Records excerpted from a collection:
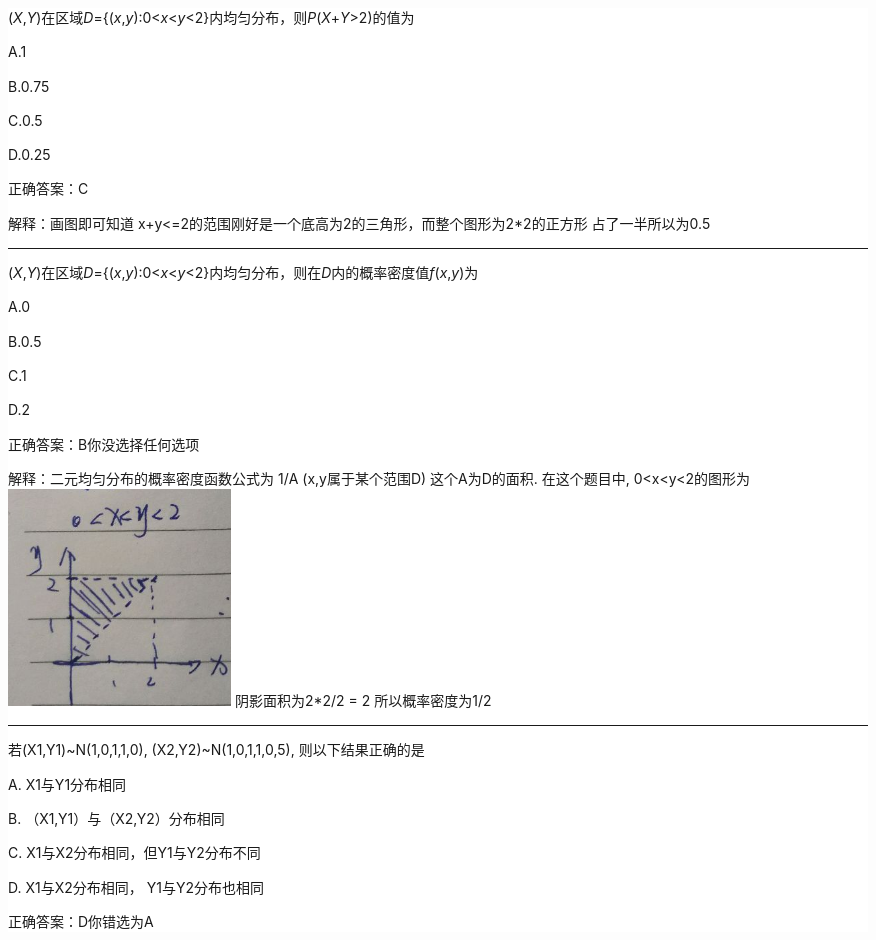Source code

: (*X*,*Y*)在区域*D*={(*x*,*y*):0<*x*<*y*<2}内均匀分布，则*P*(*X*+*Y*>2)的值为

A.1

B.0.75

C.0.5

D.0.25

正确答案：C



解释：画图即可知道 x+y<=2的范围刚好是一个底高为2的三角形，而整个图形为2*2的正方形 占了一半所以为0.5



---

(*X*,*Y*)在区域*D*={(*x*,*y*):0<*x*<*y*<2}内均匀分布，则在*D*内的概率密度值*f*(*x*,*y*)为

A.0

B.0.5

C.1

D.2

正确答案：B你没选择任何选项



解释：二元均匀分布的概率密度函数公式为 1/A (x,y属于某个范围D) 这个A为D的面积. 在这个题目中, 0<x<y<2的图形为![1535379681861](概率论与数理统计学习总结.assets/1535379681861.png) 阴影面积为2*2/2 = 2 所以概率密度为1/2



---

若(X1,Y1)~N(1,0,1,1,0), (X2,Y2)~N(1,0,1,1,0,5), 则以下结果正确的是

A. X1与Y1分布相同

B. （X1,Y1）与（X2,Y2）分布相同

C. X1与X2分布相同，但Y1与Y2分布不同

D. X1与X2分布相同， Y1与Y2分布也相同

正确答案：D你错选为A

** Work request **
How many lines of the entries contain the word "内均匀分布"? Only the number is wanted.

** Answer section **
2